Obama: Remember Veterans Past, Present on Memorial Day
By Jim Garamone
American Forces Press Service
WASHINGTON, May. 26, 2012 President Barack Obama today urged all Americans to remember those who sacrificed for the country and to help service members still feeling the effects of war.
In his Saturday address, the president reminded Americans that Memorial Day is more than just a well-earned three-day weekend. “In town squares and national cemeteries, in public services and moments of quiet reflection, we will honor those who loved their country enough to sacrifice their own lives for it,” he said.
On Monday, Obama will place a wreath at the Tomb of the Unknowns at Arlington National Cemetery. The ceremony honors all Americans who died in war from those at Concord and Lexington to Baghdad and Kandahar.
Later in the day, he will participate in a ceremony at the Vietnam Veterans Memorial here marking the 50th anniversary of the war that claimed 58,000 Americans. “It’s another chance to honor those we lost at places like Hue, Khe Sanh, Danang and Hamburger Hill,” he said. “And we’ll be calling on you — the American people — to join us in thanking our Vietnam veterans in your communities.”
But even as Americans remember those who died, they need to remember the veterans who also sacrificed, the president said. Hundreds of thousands of service members have served in Iraq and Afghanistan, tens of thousands of them have been wounded.
“We have to serve them and their families as well as they have served us: By making sure that they get the healthcare and benefits they need; by caring for our wounded warriors and supporting our military families; and by giving veterans the chance to go to college, find a good job, and enjoy the freedom that they risked everything to protect,” he said.

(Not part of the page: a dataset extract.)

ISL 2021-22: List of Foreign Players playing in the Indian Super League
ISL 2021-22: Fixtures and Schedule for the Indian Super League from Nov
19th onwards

The country owes these Americans for their service, Obama said. “Our men and women in uniform took an oath to defend our country at all costs, and today, as members of the finest military the world has ever known, they uphold that oath with dignity and courage,” he said.
Americans need to let these veterans and their families know they are appreciated and cherished. “On Memorial Day, we come together as Americans to let these families and veterans know that they are not alone,” the president said. “We give thanks for those who sacrificed everything so that we could be free. And we commit ourselves to upholding the ideals for which so many patriots have fought and died.”